> **Saved entries**
* * * * * * *
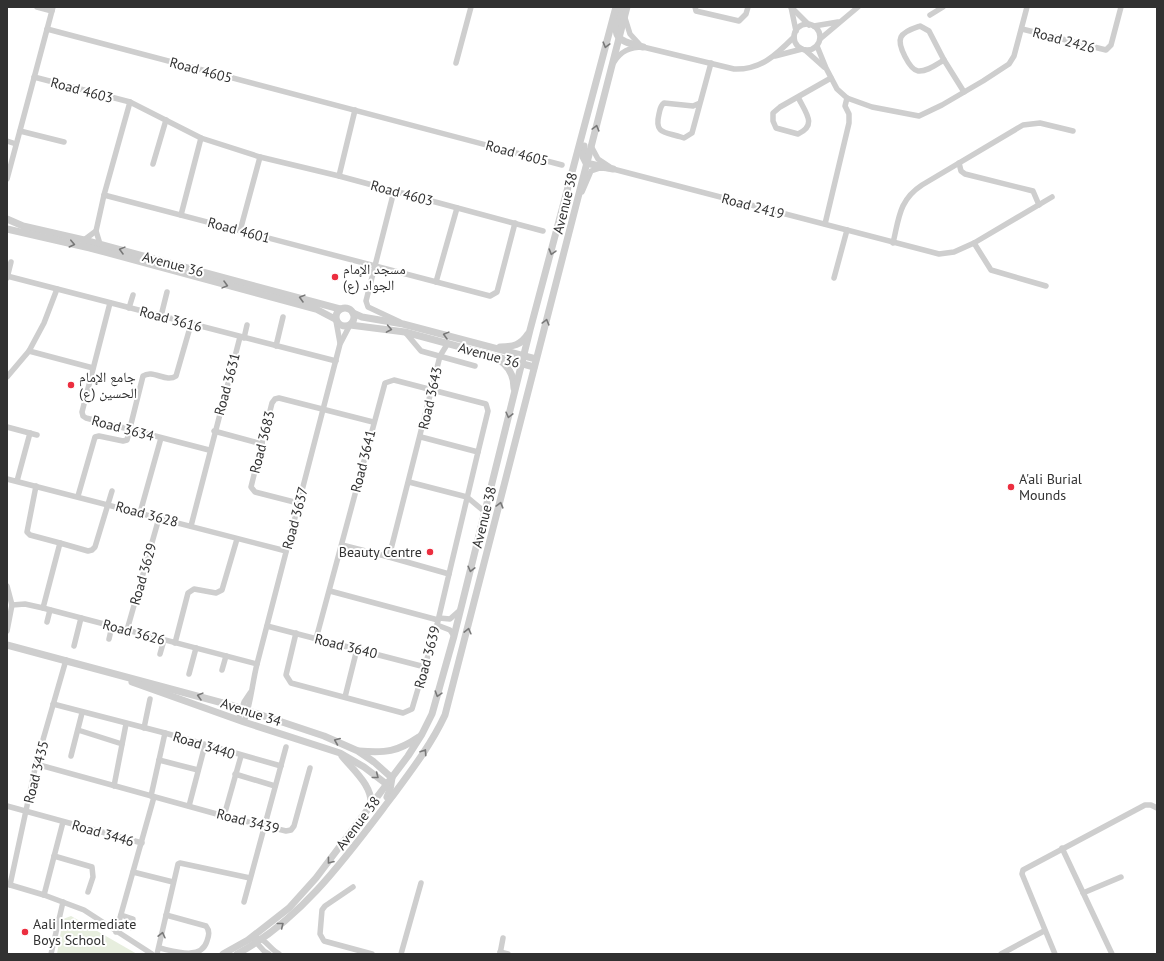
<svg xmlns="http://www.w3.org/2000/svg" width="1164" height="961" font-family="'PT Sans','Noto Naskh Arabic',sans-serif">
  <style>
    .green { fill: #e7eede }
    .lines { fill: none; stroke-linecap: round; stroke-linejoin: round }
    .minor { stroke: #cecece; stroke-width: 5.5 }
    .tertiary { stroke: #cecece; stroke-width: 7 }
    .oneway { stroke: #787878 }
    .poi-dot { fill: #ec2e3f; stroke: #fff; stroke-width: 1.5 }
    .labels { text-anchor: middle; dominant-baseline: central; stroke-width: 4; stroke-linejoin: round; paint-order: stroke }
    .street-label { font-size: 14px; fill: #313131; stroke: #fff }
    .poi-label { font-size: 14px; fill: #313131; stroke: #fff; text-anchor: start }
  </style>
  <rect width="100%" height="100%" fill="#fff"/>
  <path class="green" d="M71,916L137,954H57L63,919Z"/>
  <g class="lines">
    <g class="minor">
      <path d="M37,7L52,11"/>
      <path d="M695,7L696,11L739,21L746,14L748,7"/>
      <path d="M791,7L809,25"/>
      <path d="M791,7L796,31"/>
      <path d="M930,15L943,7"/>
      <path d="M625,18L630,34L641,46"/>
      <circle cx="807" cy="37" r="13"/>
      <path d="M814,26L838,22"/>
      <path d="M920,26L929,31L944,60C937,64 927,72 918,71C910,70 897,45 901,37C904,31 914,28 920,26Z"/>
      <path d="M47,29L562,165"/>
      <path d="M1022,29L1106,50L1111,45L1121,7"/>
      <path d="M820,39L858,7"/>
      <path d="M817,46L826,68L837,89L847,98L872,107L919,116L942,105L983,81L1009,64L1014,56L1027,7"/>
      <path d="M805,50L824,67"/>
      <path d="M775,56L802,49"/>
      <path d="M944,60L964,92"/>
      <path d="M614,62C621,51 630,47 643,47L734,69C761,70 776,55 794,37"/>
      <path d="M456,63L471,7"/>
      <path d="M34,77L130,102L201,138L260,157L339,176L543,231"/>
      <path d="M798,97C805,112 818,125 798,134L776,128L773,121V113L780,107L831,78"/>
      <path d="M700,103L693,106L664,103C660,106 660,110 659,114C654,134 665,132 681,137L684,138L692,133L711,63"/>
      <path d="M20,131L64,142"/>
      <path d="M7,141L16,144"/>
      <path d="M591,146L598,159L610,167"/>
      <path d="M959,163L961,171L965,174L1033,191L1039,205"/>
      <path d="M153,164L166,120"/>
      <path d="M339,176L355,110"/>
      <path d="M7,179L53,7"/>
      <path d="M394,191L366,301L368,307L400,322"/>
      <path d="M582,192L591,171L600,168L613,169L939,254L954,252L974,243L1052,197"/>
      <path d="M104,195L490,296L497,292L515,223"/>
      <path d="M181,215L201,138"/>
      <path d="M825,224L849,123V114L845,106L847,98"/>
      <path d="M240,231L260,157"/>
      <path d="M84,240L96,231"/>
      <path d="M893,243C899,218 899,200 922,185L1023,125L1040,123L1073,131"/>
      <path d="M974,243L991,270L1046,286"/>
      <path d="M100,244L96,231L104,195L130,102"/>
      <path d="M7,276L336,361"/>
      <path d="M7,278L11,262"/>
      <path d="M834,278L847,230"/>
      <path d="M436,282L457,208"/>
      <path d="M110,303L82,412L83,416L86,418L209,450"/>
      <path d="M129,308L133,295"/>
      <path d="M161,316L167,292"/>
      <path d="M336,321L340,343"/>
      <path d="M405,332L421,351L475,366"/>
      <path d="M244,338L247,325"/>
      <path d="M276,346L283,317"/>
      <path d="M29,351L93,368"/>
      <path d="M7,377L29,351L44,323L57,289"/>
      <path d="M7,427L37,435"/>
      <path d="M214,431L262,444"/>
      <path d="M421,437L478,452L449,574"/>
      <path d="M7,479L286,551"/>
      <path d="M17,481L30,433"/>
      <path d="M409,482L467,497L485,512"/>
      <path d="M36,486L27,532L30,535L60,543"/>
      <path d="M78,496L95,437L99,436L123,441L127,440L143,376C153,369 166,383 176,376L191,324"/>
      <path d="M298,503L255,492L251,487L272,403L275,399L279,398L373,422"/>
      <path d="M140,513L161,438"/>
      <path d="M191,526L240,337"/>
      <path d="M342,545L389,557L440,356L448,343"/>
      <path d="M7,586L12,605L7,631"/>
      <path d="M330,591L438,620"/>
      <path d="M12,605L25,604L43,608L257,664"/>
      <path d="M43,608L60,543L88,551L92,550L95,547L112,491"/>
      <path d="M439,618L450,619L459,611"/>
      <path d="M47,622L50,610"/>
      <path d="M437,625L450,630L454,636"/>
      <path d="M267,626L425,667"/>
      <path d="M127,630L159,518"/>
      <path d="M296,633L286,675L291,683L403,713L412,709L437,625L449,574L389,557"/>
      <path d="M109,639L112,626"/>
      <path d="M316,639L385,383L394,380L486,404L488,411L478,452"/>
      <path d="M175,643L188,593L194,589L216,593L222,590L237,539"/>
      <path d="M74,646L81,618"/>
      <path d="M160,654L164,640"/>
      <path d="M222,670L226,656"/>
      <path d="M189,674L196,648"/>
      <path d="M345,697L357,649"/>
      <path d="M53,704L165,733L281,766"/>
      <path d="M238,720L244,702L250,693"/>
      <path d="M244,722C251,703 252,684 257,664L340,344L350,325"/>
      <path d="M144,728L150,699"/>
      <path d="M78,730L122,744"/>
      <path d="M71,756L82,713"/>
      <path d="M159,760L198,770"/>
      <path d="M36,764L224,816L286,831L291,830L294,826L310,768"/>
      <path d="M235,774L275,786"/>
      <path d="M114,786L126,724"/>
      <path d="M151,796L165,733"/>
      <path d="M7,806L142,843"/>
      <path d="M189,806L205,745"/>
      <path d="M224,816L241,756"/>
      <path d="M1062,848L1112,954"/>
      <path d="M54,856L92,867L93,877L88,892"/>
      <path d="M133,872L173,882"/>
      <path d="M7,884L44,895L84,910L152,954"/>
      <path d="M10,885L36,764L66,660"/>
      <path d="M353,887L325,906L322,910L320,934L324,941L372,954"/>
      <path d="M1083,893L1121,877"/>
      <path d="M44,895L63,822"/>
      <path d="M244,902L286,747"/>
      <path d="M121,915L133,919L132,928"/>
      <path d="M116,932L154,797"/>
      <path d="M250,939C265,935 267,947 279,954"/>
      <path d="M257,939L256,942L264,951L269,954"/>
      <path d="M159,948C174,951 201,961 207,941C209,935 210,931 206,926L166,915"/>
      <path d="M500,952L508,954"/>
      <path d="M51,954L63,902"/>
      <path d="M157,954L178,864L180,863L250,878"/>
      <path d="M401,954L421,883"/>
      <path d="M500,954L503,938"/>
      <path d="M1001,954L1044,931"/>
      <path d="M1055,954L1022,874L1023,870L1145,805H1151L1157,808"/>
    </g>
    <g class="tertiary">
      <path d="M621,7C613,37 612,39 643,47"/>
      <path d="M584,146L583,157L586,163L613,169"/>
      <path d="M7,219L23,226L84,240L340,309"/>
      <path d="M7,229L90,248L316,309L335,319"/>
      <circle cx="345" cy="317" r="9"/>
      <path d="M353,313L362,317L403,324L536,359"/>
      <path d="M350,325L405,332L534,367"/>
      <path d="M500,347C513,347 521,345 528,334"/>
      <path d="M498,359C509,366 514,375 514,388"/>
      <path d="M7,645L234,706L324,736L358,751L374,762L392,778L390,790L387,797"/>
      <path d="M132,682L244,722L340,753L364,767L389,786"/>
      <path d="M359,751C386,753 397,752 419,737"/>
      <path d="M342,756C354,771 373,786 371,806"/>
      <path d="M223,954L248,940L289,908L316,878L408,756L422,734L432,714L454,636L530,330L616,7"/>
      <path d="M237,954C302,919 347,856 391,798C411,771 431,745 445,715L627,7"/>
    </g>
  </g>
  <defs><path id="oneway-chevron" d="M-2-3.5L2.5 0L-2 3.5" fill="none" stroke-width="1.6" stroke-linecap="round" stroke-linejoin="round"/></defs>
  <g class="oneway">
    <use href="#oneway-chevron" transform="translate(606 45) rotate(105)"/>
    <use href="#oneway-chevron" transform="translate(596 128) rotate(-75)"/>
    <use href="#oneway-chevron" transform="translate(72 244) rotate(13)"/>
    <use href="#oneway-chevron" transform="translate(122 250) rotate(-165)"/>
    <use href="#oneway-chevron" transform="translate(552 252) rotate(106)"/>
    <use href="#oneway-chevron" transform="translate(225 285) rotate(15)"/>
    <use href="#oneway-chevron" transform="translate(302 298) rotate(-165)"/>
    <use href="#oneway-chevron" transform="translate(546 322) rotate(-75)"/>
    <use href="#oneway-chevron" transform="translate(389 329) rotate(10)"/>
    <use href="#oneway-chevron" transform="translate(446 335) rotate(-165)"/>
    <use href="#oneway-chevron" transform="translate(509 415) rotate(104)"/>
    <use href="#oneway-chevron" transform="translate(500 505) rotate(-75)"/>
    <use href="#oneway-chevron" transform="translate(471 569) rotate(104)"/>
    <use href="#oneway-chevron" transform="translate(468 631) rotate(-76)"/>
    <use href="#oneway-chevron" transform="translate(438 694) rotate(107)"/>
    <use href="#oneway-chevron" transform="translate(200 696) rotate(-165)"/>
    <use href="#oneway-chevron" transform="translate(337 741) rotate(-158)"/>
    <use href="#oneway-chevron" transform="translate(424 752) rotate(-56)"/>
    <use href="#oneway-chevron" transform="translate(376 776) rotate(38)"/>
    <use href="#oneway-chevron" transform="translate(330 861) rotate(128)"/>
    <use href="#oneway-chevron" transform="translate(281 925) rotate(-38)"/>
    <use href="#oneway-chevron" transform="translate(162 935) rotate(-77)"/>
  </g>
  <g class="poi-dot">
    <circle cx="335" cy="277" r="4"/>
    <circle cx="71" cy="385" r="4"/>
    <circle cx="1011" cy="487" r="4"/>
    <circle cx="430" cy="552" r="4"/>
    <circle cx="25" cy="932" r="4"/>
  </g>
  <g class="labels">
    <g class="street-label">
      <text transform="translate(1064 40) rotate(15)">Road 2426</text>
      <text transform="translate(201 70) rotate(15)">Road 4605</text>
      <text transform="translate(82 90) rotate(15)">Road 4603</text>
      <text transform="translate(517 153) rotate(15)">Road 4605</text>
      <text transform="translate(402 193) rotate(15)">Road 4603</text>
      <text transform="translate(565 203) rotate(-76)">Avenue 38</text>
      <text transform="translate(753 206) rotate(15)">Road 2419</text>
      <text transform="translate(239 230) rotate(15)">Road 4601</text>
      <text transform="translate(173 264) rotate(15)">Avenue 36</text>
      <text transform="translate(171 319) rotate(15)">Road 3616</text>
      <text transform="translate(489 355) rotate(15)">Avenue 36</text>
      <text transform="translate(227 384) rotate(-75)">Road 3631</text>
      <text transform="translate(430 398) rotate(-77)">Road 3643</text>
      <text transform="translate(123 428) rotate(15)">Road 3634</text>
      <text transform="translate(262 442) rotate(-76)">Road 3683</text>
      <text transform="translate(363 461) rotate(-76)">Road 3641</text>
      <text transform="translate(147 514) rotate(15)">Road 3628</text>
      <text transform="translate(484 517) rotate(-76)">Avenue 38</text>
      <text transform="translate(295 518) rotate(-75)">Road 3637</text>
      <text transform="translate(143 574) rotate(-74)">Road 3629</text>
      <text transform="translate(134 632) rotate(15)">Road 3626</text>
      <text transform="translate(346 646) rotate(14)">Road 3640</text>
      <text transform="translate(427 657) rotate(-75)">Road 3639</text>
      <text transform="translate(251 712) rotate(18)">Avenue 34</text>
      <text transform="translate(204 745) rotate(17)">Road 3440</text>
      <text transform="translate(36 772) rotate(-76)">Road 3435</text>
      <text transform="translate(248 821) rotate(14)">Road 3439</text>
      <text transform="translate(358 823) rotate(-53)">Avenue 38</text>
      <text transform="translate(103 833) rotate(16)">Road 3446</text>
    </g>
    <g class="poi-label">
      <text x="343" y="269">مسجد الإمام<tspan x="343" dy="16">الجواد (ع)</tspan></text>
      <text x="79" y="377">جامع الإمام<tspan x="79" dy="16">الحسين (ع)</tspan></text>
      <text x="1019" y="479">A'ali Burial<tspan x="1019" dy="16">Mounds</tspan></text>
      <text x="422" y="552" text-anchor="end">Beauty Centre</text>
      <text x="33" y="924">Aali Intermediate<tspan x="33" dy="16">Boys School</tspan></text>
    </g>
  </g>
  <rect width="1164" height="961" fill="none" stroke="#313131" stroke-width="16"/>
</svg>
* * * * * * *
> **Work to complete**
A complete answer gives every line of the records holding "none".

> **Output**
    .lines { fill: none; stroke-linecap: round; stroke-linejoin: round }
  <defs><path id="oneway-chevron" d="M-2-3.5L2.5 0L-2 3.5" fill="none" stroke-width="1.6" stroke-linecap="round" stroke-linejoin="round"/></defs>
  <rect width="1164" height="961" fill="none" stroke="#313131" stroke-width="16"/>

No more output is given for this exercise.